INVITRO RESOLUTION OF POXVIRUS REPLICATIVE INTERMEDIATES INTO LINEAR MINICHROMOSOMES WITH HAIRPIN TERMINI BY A VIRALLY INDUCED HOLLIDAY JUNCTION ENDONUCLEASE

Available evidence suggests that one or more late viral gene products are involved in processing poxvirus replicative intermediates into mature progeny hairpin-terminated genomes. Cloned versions of the Shope fibroma virus (SFV) replicated telomere in the inverted repeat configuration were used as substrates to assay lysates from poxvirus-infected cells for protein fractions that participate in the resolution of the circular substrate plasmid into a linear minichromosome with viral hairpin termini. An activity in a crude protein fraction obtained from vaccinia virus-infected cells at late times during the replicative cycle was capable of accurately resolving all poxviral inverted repeat replicative intermediates tested. The resolved linear products are identical to the products of in vivo resolution and possessed symmetrical nicks which mapped at the borders of the inverted repeat sequence. Strand-specific nicks were also identified, which mapped within the telomere resolution target sequence known to be required for telomere resolution in vivo.
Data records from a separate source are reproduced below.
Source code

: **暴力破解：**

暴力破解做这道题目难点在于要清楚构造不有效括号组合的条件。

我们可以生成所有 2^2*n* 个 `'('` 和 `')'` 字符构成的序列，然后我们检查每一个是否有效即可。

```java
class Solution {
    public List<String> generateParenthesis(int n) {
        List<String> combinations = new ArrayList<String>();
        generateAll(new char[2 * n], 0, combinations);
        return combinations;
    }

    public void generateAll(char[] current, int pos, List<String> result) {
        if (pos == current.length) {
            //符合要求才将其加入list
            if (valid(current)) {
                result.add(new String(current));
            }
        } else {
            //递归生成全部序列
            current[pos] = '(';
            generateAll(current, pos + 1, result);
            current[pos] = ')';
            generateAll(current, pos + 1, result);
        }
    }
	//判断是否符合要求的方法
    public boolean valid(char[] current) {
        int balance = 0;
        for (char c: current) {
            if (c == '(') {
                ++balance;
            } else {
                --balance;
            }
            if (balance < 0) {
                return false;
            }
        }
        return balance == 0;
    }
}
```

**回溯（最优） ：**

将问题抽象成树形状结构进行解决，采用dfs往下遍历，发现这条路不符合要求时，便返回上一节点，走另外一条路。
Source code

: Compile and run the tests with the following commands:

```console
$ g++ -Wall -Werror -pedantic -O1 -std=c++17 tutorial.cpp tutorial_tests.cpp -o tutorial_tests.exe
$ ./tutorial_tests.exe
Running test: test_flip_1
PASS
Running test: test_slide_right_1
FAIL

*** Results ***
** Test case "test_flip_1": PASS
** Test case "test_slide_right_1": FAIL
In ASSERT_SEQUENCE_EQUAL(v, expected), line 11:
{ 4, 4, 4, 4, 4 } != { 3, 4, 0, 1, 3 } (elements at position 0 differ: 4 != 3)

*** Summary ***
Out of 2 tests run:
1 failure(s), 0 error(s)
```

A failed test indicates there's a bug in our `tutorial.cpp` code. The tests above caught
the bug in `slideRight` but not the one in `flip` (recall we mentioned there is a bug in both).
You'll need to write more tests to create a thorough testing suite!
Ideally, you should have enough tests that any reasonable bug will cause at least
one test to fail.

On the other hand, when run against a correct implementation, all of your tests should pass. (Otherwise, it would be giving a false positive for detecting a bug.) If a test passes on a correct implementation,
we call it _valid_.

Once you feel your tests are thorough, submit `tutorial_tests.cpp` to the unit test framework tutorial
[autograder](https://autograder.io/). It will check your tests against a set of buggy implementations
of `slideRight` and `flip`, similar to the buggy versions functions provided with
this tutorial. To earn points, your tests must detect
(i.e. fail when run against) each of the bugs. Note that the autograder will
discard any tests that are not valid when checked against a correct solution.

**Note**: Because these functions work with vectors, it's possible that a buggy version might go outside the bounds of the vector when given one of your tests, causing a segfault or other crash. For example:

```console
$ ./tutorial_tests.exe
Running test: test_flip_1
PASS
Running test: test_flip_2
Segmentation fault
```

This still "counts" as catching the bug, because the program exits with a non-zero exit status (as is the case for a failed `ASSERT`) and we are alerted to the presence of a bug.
The resolving activity that we have identified is specific to virus-infected cells at late times during replication and cleaves cloned poxviral telomeric substrates in a fashion expected of a classic Holliday junction-resolving enzyme in addition to possessing a telomere resolution target-specific nicking activity. Although a Holliday junction-resolving activity would also be expected to play a role in the recombination induced by poxvirus infection, the appearance of the activity described here only after the commencement of viral late protein synthesis suggests that it functions strictly at late times. Other non-viral Holliday junction analogs can also be cleaved by this extract, suggesting that this component of the resolution activity may also play a role in other viral processes that require cleavage of a branched DNA structure. Thus, we have identified a poxviral activity that may be a part of a protein complex which resolves concatemeric replicative intermediates of viral DNA as well as participate in general recombination late during infection.